■ **Work order 1**
Answer these questions from the passage on malaria serology in Asembo.
(a) What software was used to fit the reversible catalytic conversion models?
(b) Why could EIR equivalents not be calculated from CSP SCRs?
(c) Why did individuals sampled in 1994 include a higher proportion of females than other years?
■ **Work order 2**
Set down the passage on malaria serology in Asembo, everything from "Datasets from years" down to "Institutional Review Board.".

■ **Selected passage**
--*--

To estimate population-wide SCRs in Asembo at each time point, data from all available age groups were used. Reversible catalytic conversion models were fit to age-stratified seroprevalence data using maximum likelihood in Stata 11 (StataCorp, College Station, TX, USA) [16, 18]. Seroreversion rates for each antigen were constrained for the Asembo population by first fitting a global model to aggregate data from all years. Individual models were then fit separately to datasets from each year to estimate year-specific SCRs. EIR equivalents (serology-based EIR estimates) were calculated from AMA-1 and MSP-119 results using previously developed log-log calibration curves that relate SCRs to EIR values [16, 18]. EIR equivalents could not be calculated from CSP SCRs because CSP calibration curves have not yet been developed.

Datasets from years after the ITN trial concluded were examined for temporal changes in force of infection by fitting alternative reversible catalytic conversion models in which the SCR was allowed to change at a single time point. The significance of each change was evaluated using a likelihood ratio test against the initial model with no change in SCR [16, 21].

Ethical review

Ethical approval for serological analyses was obtained from the KEMRI Ethical Review Committee and the CDC Institutional Review Board.

Results

Demographic data for persons sampled from Asembo are summarized in Table 1. Differences in study protocols led to variation in the number and age distribution of individuals sampled during each year. Individuals from 1994 included a higher proportion of females compared to other years (χ2 = 34.6, p < 0.001) because pregnant females were the only persons older than 15 years surveyed that year. When pregnant females were excluded in 1994, this difference was no longer observed. The proportion of individuals with positive blood films ranged from >80% in 1994 to 36% in 2007. No year to year differences were observed in the proportion of individuals residing in villages that received ITNs at the trial’s start in 1997 vs at the trial’s conclusion in 1999 (χ2 = 3.1, p = 0.533).

Table 1 Demographic characteristics for persons sampled in Asembo by year (% [n])

Across all years, the likelihood of individuals testing seropositive increased with age for all three antigens (AMA-1 OR = 6.0 [95% CI: 4.4-8.0], MSP-119 OR = 2.2 [95% CI: 1.9-2.5], CSP OR = 3.0 [95% CI: 2.5-3.5], p < 0.001 for all). Seropositivity was also associated with positive blood film for AMA-1 (OR = 3.7 [95% CI: 3.0-4.5], p < 0.001) and CSP (OR = 1.8 [95% CI: 1.4-2.3], p < 0.001), but not for MSP-119 (OR = 1.0 [95% CI: 0.8-1.2], p = 0.998). Females were more likely to be seropositive against MSP-119 (OR = 1.4 [95% CI: 1.1-1.7], p = 0.001), whereas sex had no effect for AMA-1 (OR = 1.1 [95% CI: 0.9-1.3], p = 0.540) or CSP (OR = 1.2 [95% CI: 1.0-1.4], p = 0.133). Whether an individual resided in a village that received ITNs in 1997 or 1999 had no impact on seropositivity against any of the three antigens (AMA-1 OR = 0.9 [95% CI: 0.7, 1.1], p = 0.352; MSP-119 OR = 1.0 [95% CI: 0.8-1.2], p = 0.834; CSP OR = 0.8 [95% CI: 0.7-1.1], p = 0.144).

--*--

■ **Record set**
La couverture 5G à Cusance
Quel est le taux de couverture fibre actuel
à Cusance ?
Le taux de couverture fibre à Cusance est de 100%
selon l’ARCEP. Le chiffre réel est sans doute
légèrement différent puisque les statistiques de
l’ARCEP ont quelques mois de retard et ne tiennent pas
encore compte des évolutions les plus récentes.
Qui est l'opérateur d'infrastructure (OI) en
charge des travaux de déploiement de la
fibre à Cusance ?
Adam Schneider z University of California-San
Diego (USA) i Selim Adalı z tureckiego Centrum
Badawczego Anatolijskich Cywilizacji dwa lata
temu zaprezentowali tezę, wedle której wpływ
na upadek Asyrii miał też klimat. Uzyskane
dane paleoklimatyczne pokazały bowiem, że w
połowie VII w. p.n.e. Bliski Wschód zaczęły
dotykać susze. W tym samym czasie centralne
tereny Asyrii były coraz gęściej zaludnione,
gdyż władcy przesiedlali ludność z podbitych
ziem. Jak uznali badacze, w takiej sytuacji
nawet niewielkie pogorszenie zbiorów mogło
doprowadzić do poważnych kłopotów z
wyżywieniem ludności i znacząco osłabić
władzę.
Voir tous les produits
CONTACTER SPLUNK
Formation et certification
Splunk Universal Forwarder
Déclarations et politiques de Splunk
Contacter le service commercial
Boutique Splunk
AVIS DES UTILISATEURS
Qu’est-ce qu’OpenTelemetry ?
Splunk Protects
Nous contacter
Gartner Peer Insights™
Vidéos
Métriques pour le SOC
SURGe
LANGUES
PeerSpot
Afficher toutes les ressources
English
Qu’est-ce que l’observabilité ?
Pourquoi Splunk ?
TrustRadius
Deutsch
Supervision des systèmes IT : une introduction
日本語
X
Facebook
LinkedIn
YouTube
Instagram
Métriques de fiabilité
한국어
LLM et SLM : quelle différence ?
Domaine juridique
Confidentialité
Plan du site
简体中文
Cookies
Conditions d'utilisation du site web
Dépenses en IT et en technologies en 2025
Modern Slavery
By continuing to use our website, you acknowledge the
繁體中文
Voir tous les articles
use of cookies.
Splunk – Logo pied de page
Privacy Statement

--*--

■ **Exercise answer 1**
(a) Stata 11 (StataCorp, College Station, TX, USA).
(b) CSP calibration curves have not yet been developed.
(c) Pregnant females were the only persons older than 15 years surveyed that year.

■ **Exercise answer 2**
Datasets from years after the ITN trial concluded were examined for temporal changes in force of infection by fitting alternative reversible catalytic conversion models in which the SCR was allowed to change at a single time point. The significance of each change was evaluated using a likelihood ratio test against the initial model with no change in SCR [16, 21].

Ethical review

Ethical approval for serological analyses was obtained from the KEMRI Ethical Review Committee and the CDC Institutional Review Board.